___ RECORDS FOR THIS TASK ___

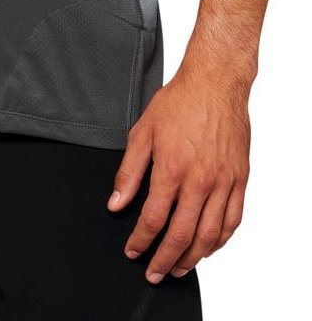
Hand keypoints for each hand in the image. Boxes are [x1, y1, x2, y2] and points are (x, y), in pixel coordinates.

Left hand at [107, 62, 250, 282]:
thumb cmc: (178, 102)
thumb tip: (116, 203)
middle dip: (164, 260)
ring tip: (179, 268)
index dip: (141, 241)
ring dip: (193, 258)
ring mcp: (223, 182)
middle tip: (154, 273)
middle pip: (182, 236)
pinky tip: (208, 247)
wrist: (215, 82)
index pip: (153, 219)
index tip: (132, 251)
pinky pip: (232, 220)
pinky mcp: (240, 179)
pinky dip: (220, 240)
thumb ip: (129, 172)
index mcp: (172, 169)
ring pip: (210, 235)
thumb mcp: (142, 132)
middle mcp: (200, 181)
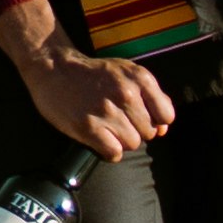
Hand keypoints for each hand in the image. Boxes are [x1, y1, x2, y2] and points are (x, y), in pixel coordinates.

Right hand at [0, 0, 170, 158]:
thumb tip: (163, 130)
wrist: (56, 69)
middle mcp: (126, 93)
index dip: (155, 121)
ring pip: (132, 144)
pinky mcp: (88, 127)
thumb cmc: (95, 74)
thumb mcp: (127, 73)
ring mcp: (107, 111)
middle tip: (118, 121)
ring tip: (107, 128)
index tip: (141, 118)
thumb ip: (151, 98)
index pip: (167, 116)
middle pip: (149, 132)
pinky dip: (109, 151)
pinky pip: (114, 153)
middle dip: (136, 130)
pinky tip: (100, 139)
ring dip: (121, 141)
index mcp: (140, 78)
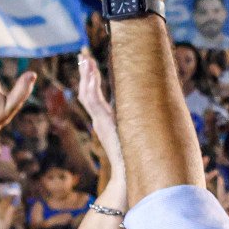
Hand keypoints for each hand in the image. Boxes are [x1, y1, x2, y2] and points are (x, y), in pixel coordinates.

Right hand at [76, 50, 124, 176]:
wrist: (128, 173)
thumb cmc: (133, 157)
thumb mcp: (133, 134)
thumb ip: (133, 124)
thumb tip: (145, 115)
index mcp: (105, 121)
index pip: (94, 96)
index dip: (91, 80)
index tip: (89, 64)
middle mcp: (100, 119)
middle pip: (87, 92)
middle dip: (86, 73)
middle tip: (83, 55)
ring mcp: (100, 121)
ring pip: (88, 94)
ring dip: (86, 75)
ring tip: (85, 59)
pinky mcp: (104, 123)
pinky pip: (93, 101)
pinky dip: (90, 85)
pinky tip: (90, 72)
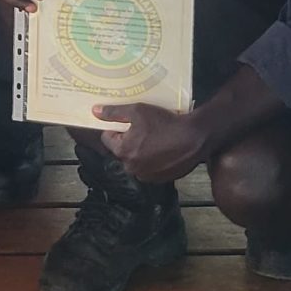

___

## ABOUT THIS EXERCISE
Copy exactly, please, every line from the one holding "wrist: (128, 173)" through the last line of the data, both ends included, and no pictures.

## RESPONSE AREA
wrist: (128, 173)
thumb cmc: (133, 157)
thumb mcp: (133, 134)
thumb ip: (133, 124)
thumb tip: (145, 115)
index mcp: (105, 121)
index pip: (94, 96)
index dip: (91, 80)
index tip: (89, 64)
middle mcp: (100, 119)
middle pip: (87, 92)
middle dip: (86, 73)
middle tip: (83, 55)
ring mcp: (100, 121)
ring pip: (88, 94)
ring dip: (86, 75)
ring tip: (85, 59)
pinky mcp: (104, 123)
pinky pip: (93, 101)
pinky dip: (90, 85)
pinky tip: (90, 72)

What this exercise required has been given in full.